The Effect of the Plasma Treatment on PLGA Scaffold for Adhesion and Chondrogenic Differentiation of Human Adipose-derived Stromal Cells.
- Author:
Chun Ji DONG
1
;
Young Joon JUN
;
Hyun Mi CHO
;
Deuk Young OH
;
Dong Keun HAN
;
Jong Won RHIE
;
Sang Tae AHN
Author Information
1. Department of Plastic Surgery, College of Medicine, The Catholic University of Korea, Seoul, Korea. rhie@catholic.ac.kr
- Publication Type:Original Article
- Keywords:
Stromal cell;
PLGA;
Plasma;
Surface properties;
Micromass culture
- MeSH:
Actins;
Alcian Blue;
Chondrogenesis;
Collagen Type II;
DNA;
Extracellular Matrix;
Humans*;
Lipectomy;
Plasma*;
Polymers;
Proteoglycans;
Stromal Cells*;
Subcutaneous Fat;
Surface Properties
- From:Journal of the Korean Society of Plastic and Reconstructive Surgeons
2006;33(1):46-52
- CountryRepublic of Korea
- Language:Korean
-
Abstract:
High-density micromass culture was needed to take three dimensions culture with ASCs(adipose derived stromal cells) and chondrogenesis. However, the synthetic polymer has hydrophobic character and low affinity to cells and other biomolecules. Therefore, the surface modification without changes of physical and chemical properties is necessary for more suitable condition to cells and biomolecules. This study was performed to investigate the effect of surface modification of poly (lactic-co-glycolic acid)(PLGA) scaffold by plasma treatment (P(+)) on the adhesion, proliferation and chondrogenesis of ASCs, and not plasma treatment (P(-)). ASCs were isolated from human subcutaneous adipose tissue obtained by lipectomy and liposuction. At 1 hour 30 minutes and 3days after cell seeding onto the P(-) group and the P(+) group, total DNA amount of attached and proliferated ASCs markedly increased in the P(+) group (p < 0.05). The changes of the actin under confocal microscope were done for evaluation of cellular affinity, at 1 hour 30 minutes, the shape of the cells was spherical form in all group. At 3rd day, the shape of the cells was fiber network form and finely arranged in P(+) group rather than in P(-) group. RT-PCR analysis of cartilage-specific type II collagen and link protein were expressed in 1, 2 weeks of induction.
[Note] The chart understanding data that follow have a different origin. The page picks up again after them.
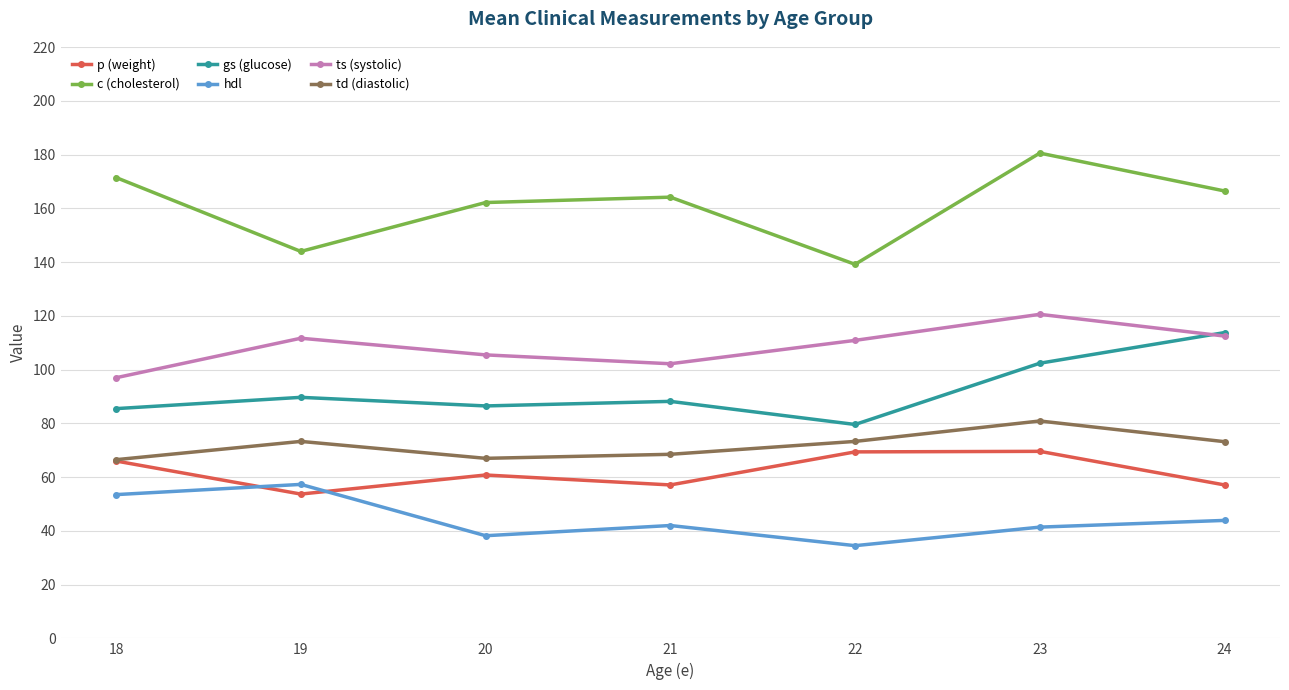

True or false: td (diastolic) and c (cholesterol) cross at least once.

False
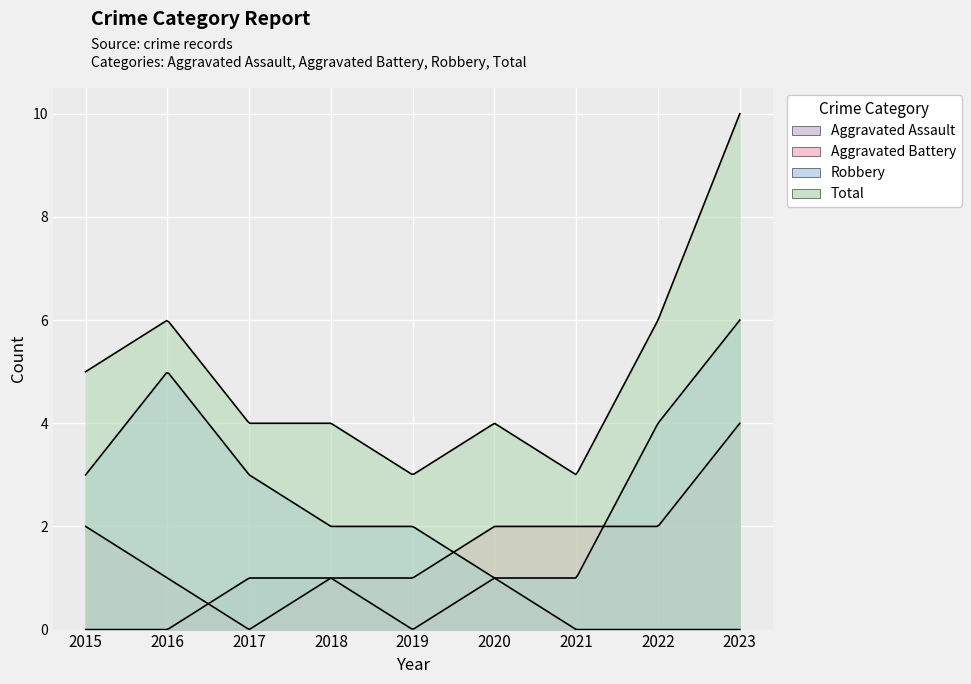

Count the Aggravated Assault values in the range 0 to 1.

9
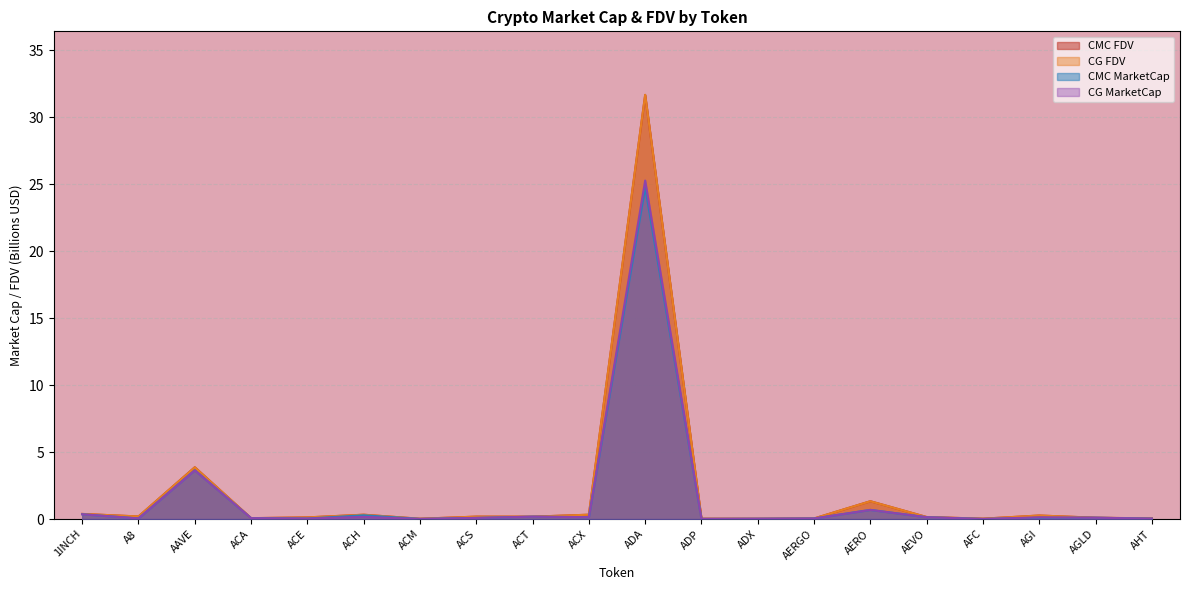

At which category does the chart reach its peak across all series?

ADA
Amount of Glycoaminoglycan (GAG) markedly increased in P(+) group(p < 0.05). In a week, extracellular matrix was not observed in the Alcian blue and Safranin O staining. However in 2 weeks, it was observed that sulfated proteoglycan increased in P(+) group rather than in P(-) group. In conclusion, we recognized that plasma treatment of PLGA scaffold could increase the hydrophilic property of cells, and provide suitable environment for high-density micromass culture to chondrogenesis.